TULARE COUNTY, Calif. (KSEE/KGPE) – A suspect identified following a decades-long Tulare County cold case murder of a 10-year-old.

According to Tulare County Sheriff Mike Boudreaux, in 1994 Ramiro Villegas kidnapped, raped, and killed 10-year-old Angelica Ramirez of Hanford. Although a breakthrough in the case led to identifying the suspect, detectives do not feel like justice was served because Villegas died in 2014. Officials said it was DNA technology that led detectives to Villegas.

Ramirez’s family embraced one another as Boudreaux named her killer.

“At least now we have a face to the killer,” said Ramirez’s sister McKayla. “We don’t have to worry about this person doing it to someone else.”

March 3, 1994, Ramirez wore her favorite shirt with the words “kool kat” on the front and her Beauty and the Beast Mrs. Pots earrings to the Visalia Flea Market.

Ramirez’s job was to watch her siblings as her mother worked the booth.
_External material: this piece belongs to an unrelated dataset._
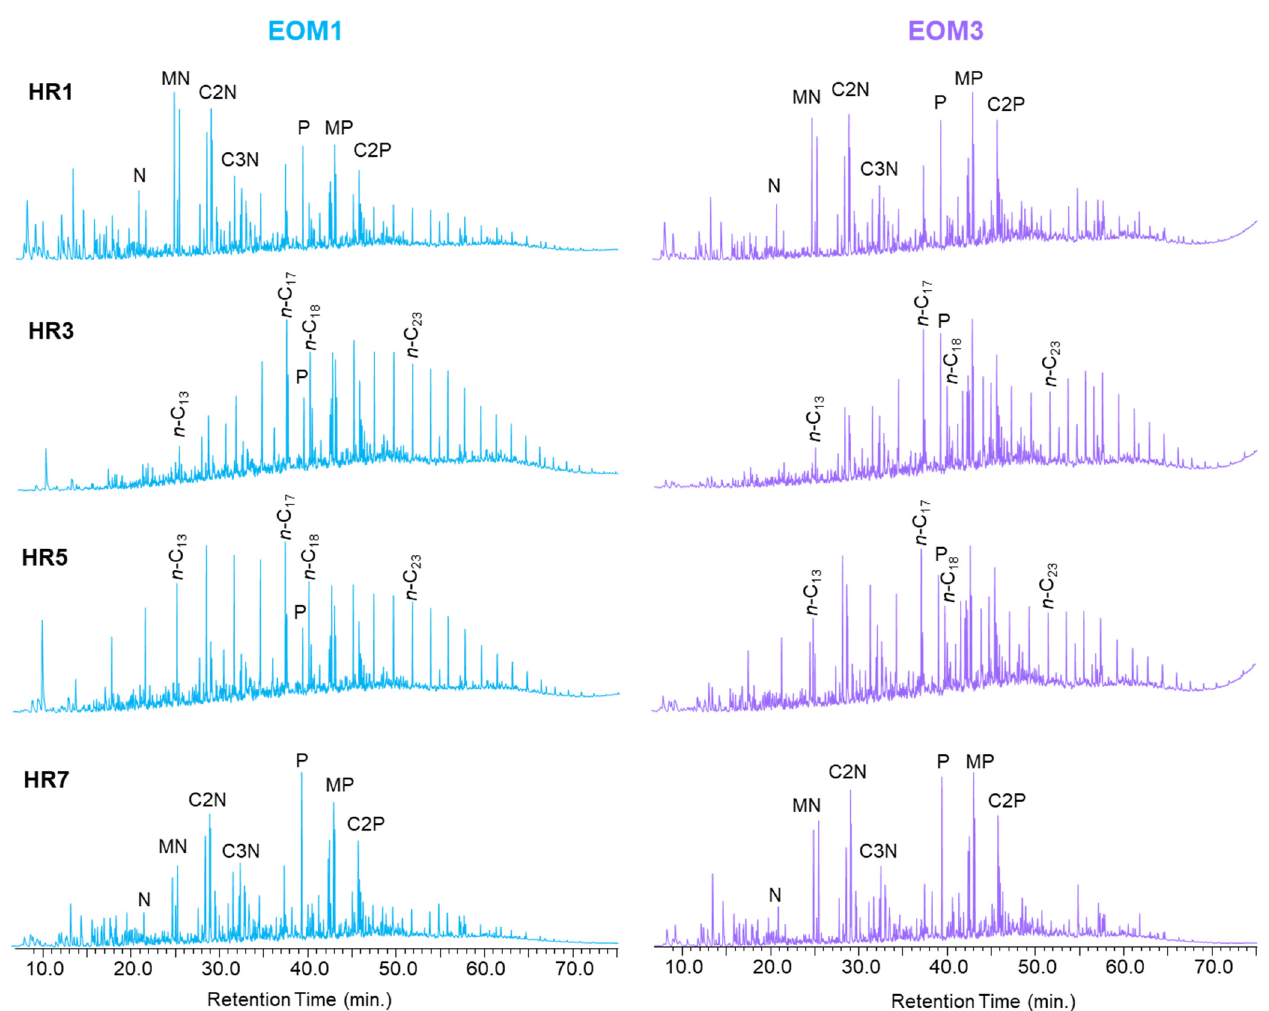
Figure 6. Total ion chromatograms (TIC) of the total hydrocarbon fraction from the EOM-1 and EOM-3 in representative samples. 13–23: carbon number of n -alkanes; N: naphthalene; MN: methylnaphthalenes; C2N: ethylnaphthalenes + dimethylnaphthalenes; C3N: trimethylnaphthalenes; P: phenanthrene; MP: methylphenanthrenes; C2P: ethylphenanthrenes + dimethylphenanthrenes.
The 4th grader walked to the bathroom alone but she never came back.

“I remember that day because I also was assigned to search,” said Sheriff Mike Boudreaux. “I remember the desperate feeling as we tried to locate this young girl.”

Family, friends, and officers searched the swap meet, but the only trace of the 10-year-old was her high heel footprints to the parking lot.
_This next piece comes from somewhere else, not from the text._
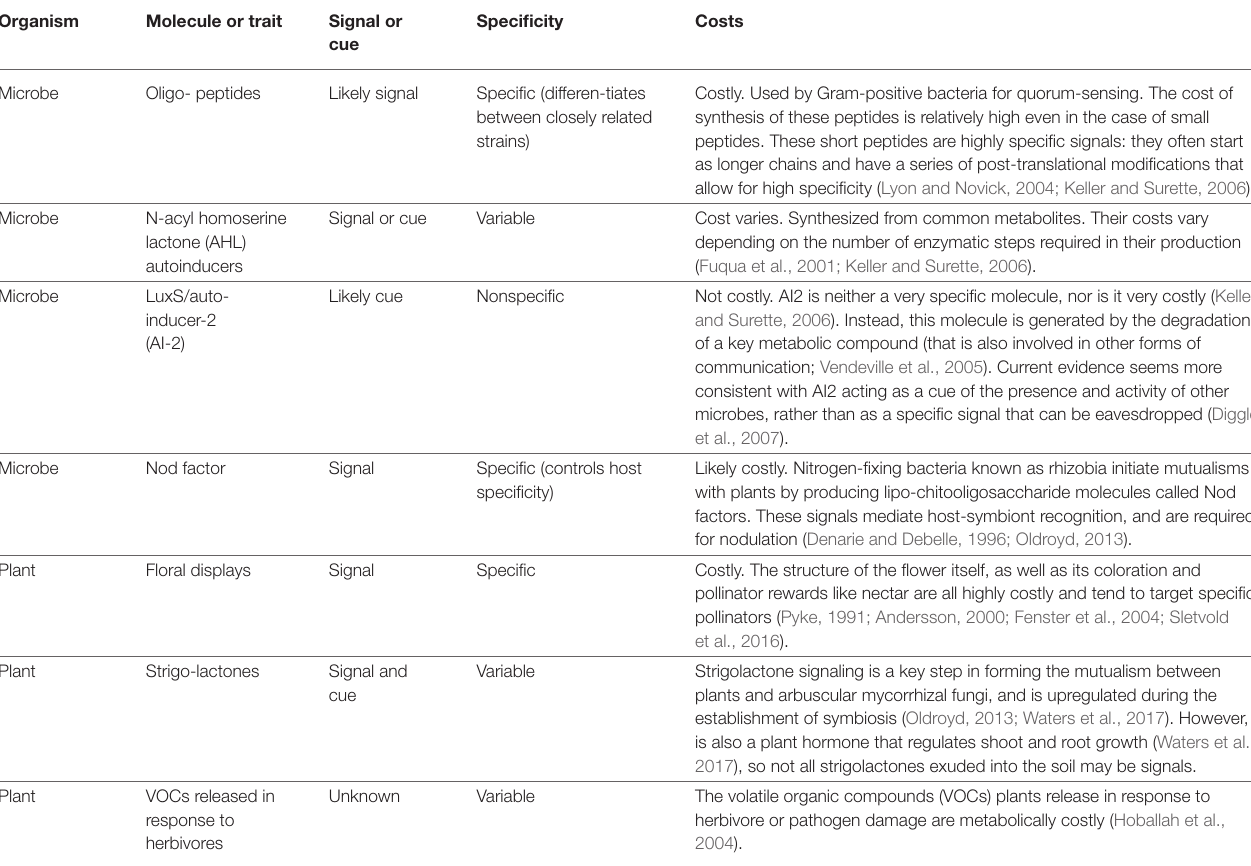
TABLE 1 | Examples of signals and cues in microbes and plants.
Two days later on March 5th, 30 miles south of the market, a farmworker found Ramirez’s lifeless body in a canal near Pixley.

“Later it was determined that she died from strangulation and sexual assault,” said Boudreaux.

The brutal murder rocked the community. Detectives spent thousand of hours following leads. DNA cracked the case.

“The case of Angelica Ramirez is officially closed,” said Boudreaux.

Officials stored the DNA of the killer for years. Similar to the Golden State Killer case, investigators used the DNA to create a sketch of the suspect. Officials tried to match the DNA with databases for decades but nothing came back.

Officials said this last year, it came back with a match to a family and specifically 5 brothers in Southern California. Investigators were confident one of those brothers was the killer.

Officials tested four of the brothers and it came back negative. The last brother, Ramiro Villegas, died in 2014 from Valley Fever. Officials are confident Ramiro Villegas is the killer because of evidence and a timeline that places him in the area in 1994.

Villegas spent 2 years in prison for drug and child endangerment charges. He was deported back to his home country of Mexico in 2004 after his sentence ended. Officials said the investigation revealed that Villegas molested several children in the 1980s but those incidents were not reported to law enforcement.

“We feel like justice was not served,” said Boudreaux.

Ramirez’s sister McKayla said officials told the grieving family that Villegas’s family knew information about him.

“We are pleading with families, don’t let things slide,” said Villegas. “Speak up, notify someone because this could have been easily prevented had someone spoken up.”

Officials said that DNA was not taken of Villegas when he was arrested and convicted. Investigators believe that if it would have been, they could have solved this case a lot sooner.